“Over 80% of the world’s wastewater is released to environment without treatment,” the UN World Water Development Report 2017 reads. On this year’s World Water Day themed around “Why Waste Water,” ESCWA hosted on 22 March 2017 a ceremony in Amman under the auspices of Jordanian Minister of Water and Irrigation Hazim El Naser, in collaboration with the United Nations Educational, Scientific and Cultural Organization (UNESCO), the Arab Countries Water Utilities Association (ACWUA) and the Swedish government.
The conference, which was moderated by ESCWA Sustainable Development Policies Division (SDPD) Director Roula Majdalani, plunged into safe treatment of wastewater at the global and regional levels as well as the national level of Kuwait.
UNESCO Senior Programme Specialist in Water Science Bisher Iman tackled the global perspective on wastewater and highlighted that “the quantity of wastewater produced and its overall pollution load are increasing worldwide,” while stressing on the cost efficiency of healthy ecosystems and on the need for proper legislations. According to him, “at least 11 out of 22 Arab States have adopted legislation permitting the use of treated wastewater.”
Diving further into the regional perspective, ESCWA SDPD Water Resources Section Chief Carol Chouchani shared with the participants precise numbers and statistics on the collection and safe treatment of wastewater in the region in 2013, and tackled the challenges facing most of the countries as well as the responses implemented, including the Arab Strategy for Water Security in the Arab Region to Meet the Challenges and Future Needs for Sustainable Development 2010-2030.
For her part, Director of Water Networks Projects at the Ministry of Electricity and Water of Kuwait and member of ESCWA Committee on Water Resources Maha Al-Mansour shared the practices adopted at the Sulaibiya Wastewater Treatment and Reclamation Plant in Kuwait.
During the ceremony, the 2017 World Water Development Report entitled “Wastewater: the Untapped Resource,” as well as “the Wastewater booklet: an Arab Perspective” were launched. The booklet showcases how wastewater is being increasingly viewed as a water resource by Arab States to help overcome water scarcity constraints.

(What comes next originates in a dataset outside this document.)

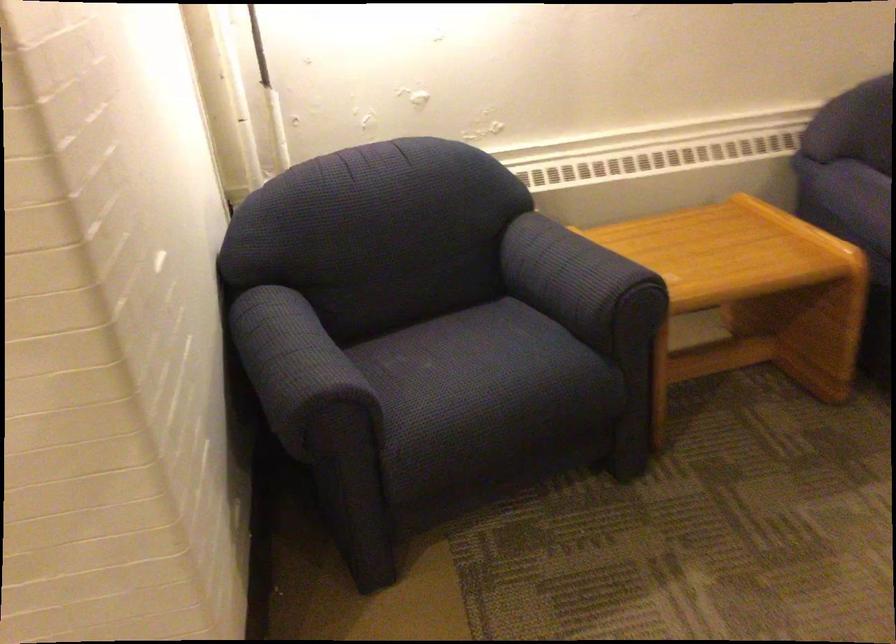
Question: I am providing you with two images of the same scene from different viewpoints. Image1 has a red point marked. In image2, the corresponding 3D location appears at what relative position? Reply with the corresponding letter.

“Being one of the lucky people born in a rich and free country, I have the moral obligation to realise that not everyone has had the same luck as me. Every day in this region and around the world people are struggling to access clean water,” Swedish Ambassador to Jordan Erik Ullenhag pointed out in his opening statement. He later added: “The world really needs to work together to meet probably the biggest challenge of our time.”